With the river running five or six miles an hour, it would seem that a hundred miles a day might be made; but snags and shifting mud banks rendered it hazardous to float by night, save when the moon was full. Slack water, too, at the numerous bends, and the necessity of frequently crossing over to avoid islands and rafts of drift, consumed much time, so that often twenty miles in a day was as much as could be accomplished with a due regard for safety.
They tied up the first night in a creek mouth on the Virginia bank, fifteen miles below Blennerhassett’s Island, having spent an hour there, viewing the mansion and the flower gardens.
For this beautiful island, so sadly associated with the early history of the Ohio, was then in the heyday of its prosperity. Harman Blennerhassett and his accomplished wife had come there five years previously, and wonderful accounts of their luxurious home, their wealth and culture had spread up and down the two great rivers, from Pittsburgh to New Orleans.
The ark made good progress during the next day and the day following. By three o’clock of this third afternoon it reached Letart’s “Falls.” Here the sweeps were double-manned, and the boat was about to run down this bit of quick water when the sudden onset of a thunder-squall led Marion Royce to countermand his order, and pole the ark to the shelter of the trees on an island just above the rapids.
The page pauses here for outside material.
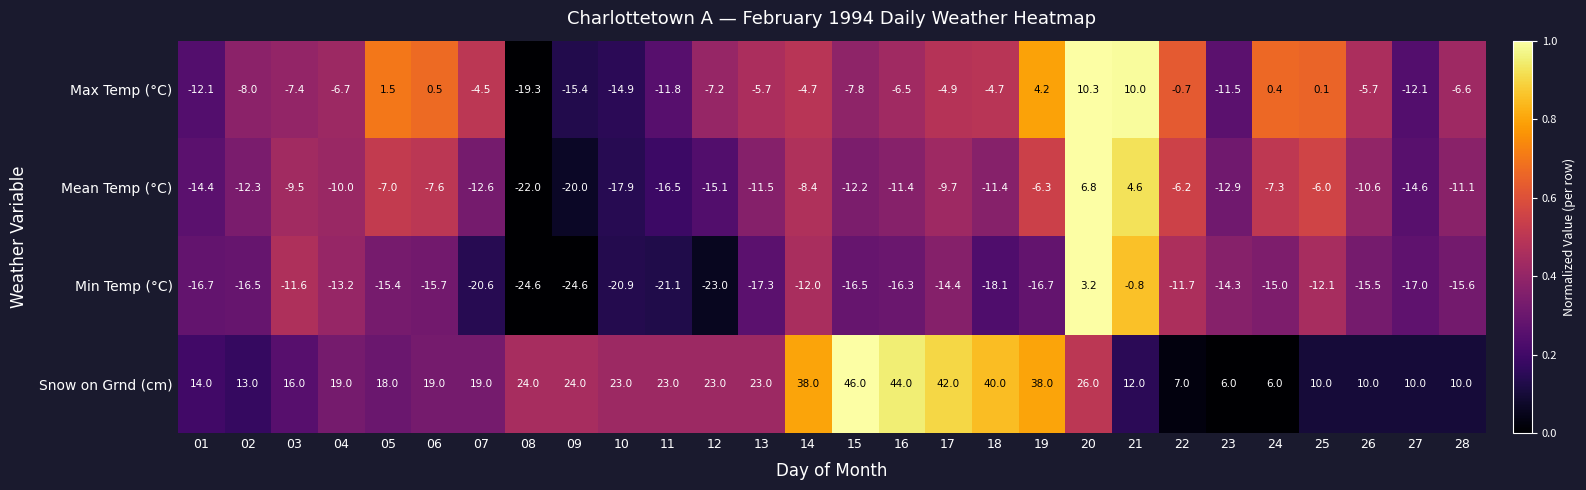

Is it true that Min Temp (°C) equals -22.9 at 02?

False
The delay bade fair to be brief, but it was fraught with grave consequences. While lying-by there, waiting for the gust of rain to spend itself, Shadwell Lincoln espied a new barge on rough timber ways, masked by cedar shrubbery, upon the Virginia side of the river. The wind and rain, waving the cedar aside, gave them glimpses of it, otherwise it would have escaped notice.
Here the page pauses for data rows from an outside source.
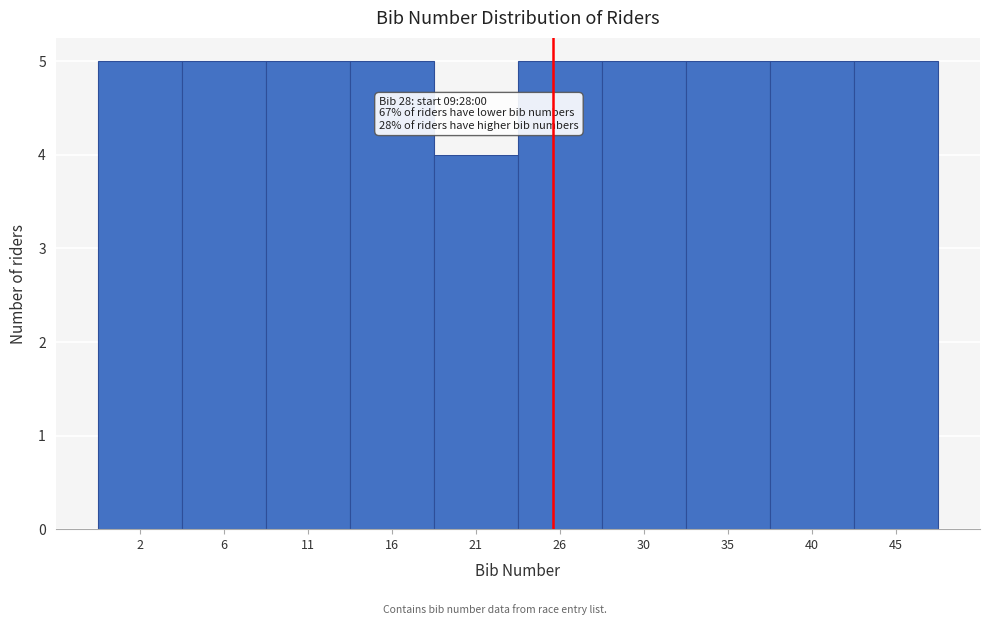

Reading right to left, transcribe all the data shown in this chart.

45=5	40=5	35=5	30=5	26=5	21=4	16=5	11=5	6=5	2=5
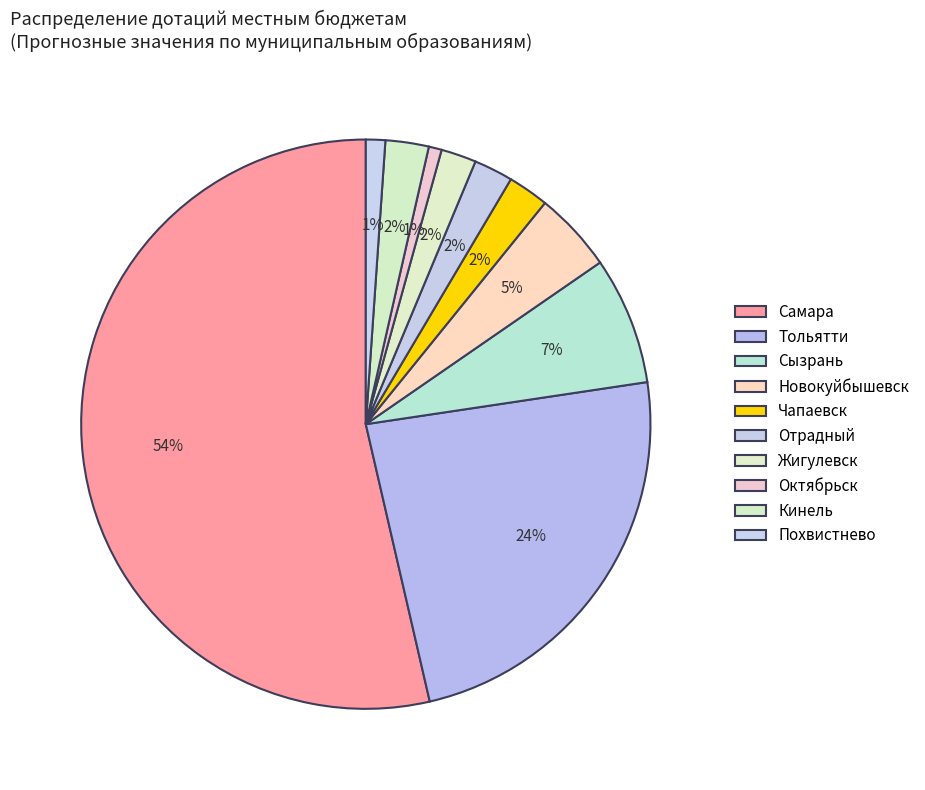

Between Тольятти and Октябрьск, which is larger?

Тольятти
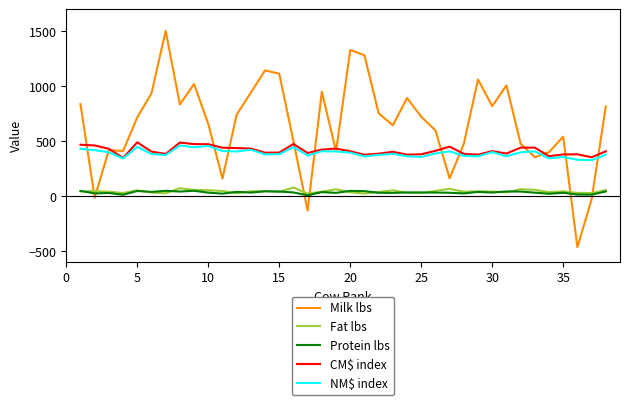

Which series has the largest total across all categories?

Milk lbs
They hailed it, but received no answer. Moses Ayer then fired his rifle to attract the attention of those ashore. At the report a flock of buzzards rose from close by the barge.
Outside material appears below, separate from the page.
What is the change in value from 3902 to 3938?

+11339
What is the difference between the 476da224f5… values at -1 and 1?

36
“That’s queer,” said Lewis Hoyt. “Let’s have a look at that barge, Cap’n.”
Marion nodded. Lewis and Moses Ayer climbed into the small skiff, which the ark towed astern, and pulled into the bank, distant no more than a hundred yards. Landing a little above the barge, they pushed through a tangled thicket of cedar and wild grape-vines, and disappeared from view; but Moses soon came off again in haste.